When Min-lee and I arrived in Jeju City . . . Hyng! The streets were barely passable. Thousands of Japanese soldiers—as well as Japanese businessmen, merchants, and their families—filed in long lines toward the harbor to board ships; coming the other direction were thousands upon thousands of Jeju people returning home from Osaka and other places in Japan, where they’d done migrant work. Unemployed men and women milled everywhere, because the Japanese-owned factories and canneries had closed. And then there were the refugees, who’d fled south and to our island after the country had been divided at the Thirty-eighth Parallel. The past few weeks had been frightening, but the crowds and chaos deeply unsettled me.

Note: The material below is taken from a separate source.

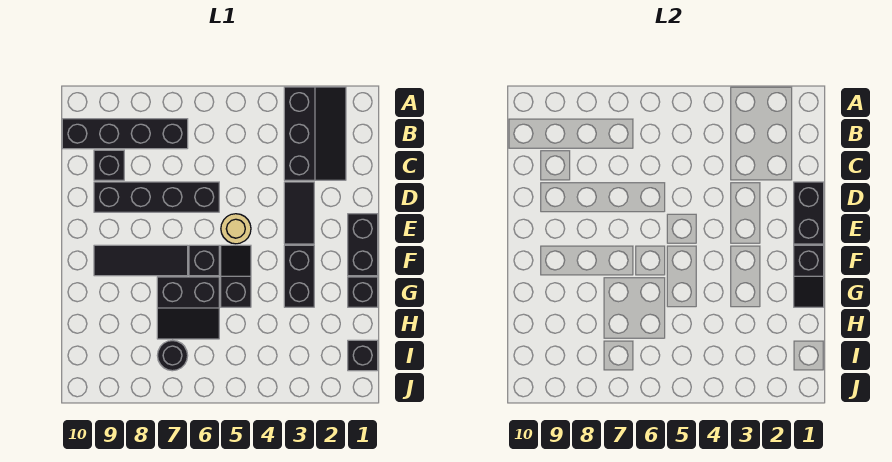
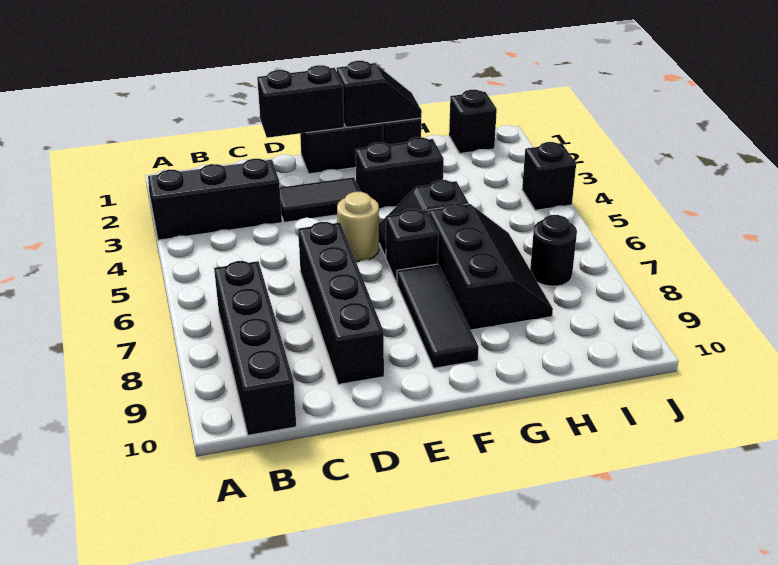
black 1x1 brick [94,150,124,180] -> black 1x1 brick moved to [522,142,576,210]
black 2x2 slope [157,277,219,339] -> black 2x3 slope [429,203,553,330]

I was still troubled when the driver pulled the cart to a stop in front of a Japanese-style house. I knocked, and Mi-ja greeted me at the door, her baby on her shoulder, his neck wobbling as he lifted his head to look at me. She hadn’t known I was coming, but she didn’t seem excited by my unexpected appearance at her home. I wrote her reaction off as surprise. When she wordlessly glided deeper into the house, I slipped off my shoes and followed her. The house was even bigger and more elegant than I’d imagined. Everything was clean and tidy. A vase of flowers stood on a windowsill. The floors were polished teak instead of the worn planks I’d grown up with. The cushions we sat on were made of silk. The room was eerily quiet even with two babies not yet four months old. We laid them side by side. Mi-ja’s son sucked on his fist. My daughter slept. Mi-ja and I would have to wait a long time before we’d see them play together, let alone negotiate a marriage match. Children are hope and joy. A sense of peace, of everything being right—something I’d never felt, as nice as they were, with Gu-sun and Wan-soon back in Hado—sank into my bones, but when I took in Mi-ja, my perceptions forcibly shifted. She looked as pale and scared as when we’d said goodbye on the dock. I asked the first question that entered my mind.